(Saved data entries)
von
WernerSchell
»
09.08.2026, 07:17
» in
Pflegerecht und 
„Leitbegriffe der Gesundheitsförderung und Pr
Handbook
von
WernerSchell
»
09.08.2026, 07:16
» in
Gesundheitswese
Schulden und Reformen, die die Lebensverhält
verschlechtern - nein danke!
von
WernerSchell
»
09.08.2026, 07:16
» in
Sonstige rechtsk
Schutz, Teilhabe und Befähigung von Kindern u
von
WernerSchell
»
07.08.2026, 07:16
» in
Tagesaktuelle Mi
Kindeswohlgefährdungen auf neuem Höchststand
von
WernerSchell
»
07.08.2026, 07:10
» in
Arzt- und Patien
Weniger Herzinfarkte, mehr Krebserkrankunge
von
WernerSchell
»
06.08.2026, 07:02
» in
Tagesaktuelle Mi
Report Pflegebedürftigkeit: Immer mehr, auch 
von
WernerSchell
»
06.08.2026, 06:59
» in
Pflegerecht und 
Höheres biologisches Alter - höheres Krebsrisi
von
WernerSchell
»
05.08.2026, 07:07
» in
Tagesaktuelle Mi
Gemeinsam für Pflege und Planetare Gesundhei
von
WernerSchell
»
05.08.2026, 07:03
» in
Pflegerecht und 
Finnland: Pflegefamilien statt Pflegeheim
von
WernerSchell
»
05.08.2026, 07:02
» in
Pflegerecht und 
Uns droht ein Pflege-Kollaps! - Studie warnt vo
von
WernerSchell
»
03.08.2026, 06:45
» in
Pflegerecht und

* * *

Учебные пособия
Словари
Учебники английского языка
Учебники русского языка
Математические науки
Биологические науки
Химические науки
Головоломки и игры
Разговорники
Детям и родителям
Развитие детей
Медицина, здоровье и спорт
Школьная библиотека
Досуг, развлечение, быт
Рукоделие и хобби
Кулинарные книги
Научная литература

==

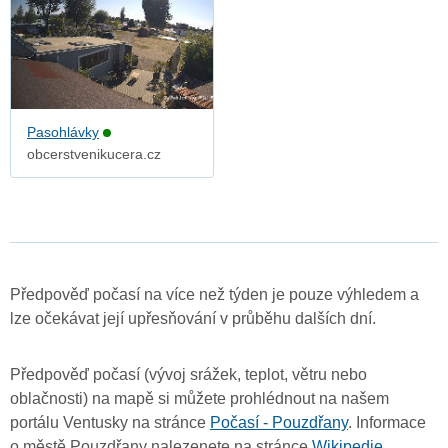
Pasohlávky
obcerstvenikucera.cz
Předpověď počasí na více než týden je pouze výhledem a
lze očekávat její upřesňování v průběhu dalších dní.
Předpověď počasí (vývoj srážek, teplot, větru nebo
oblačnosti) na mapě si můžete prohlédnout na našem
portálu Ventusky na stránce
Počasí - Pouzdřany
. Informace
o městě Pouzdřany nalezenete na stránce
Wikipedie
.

- Exercise objective
From the entries, write out every line from the one with "Учебные пособия" up to and including the one with "Научная литература", unchanged and in the same order.

- Answer area
Учебные пособия
Словари
Учебники английского языка
Учебники русского языка
Математические науки
Биологические науки
Химические науки
Головоломки и игры
Разговорники
Детям и родителям
Развитие детей
Медицина, здоровье и спорт
Школьная библиотека
Досуг, развлечение, быт
Рукоделие и хобби
Кулинарные книги
Научная литература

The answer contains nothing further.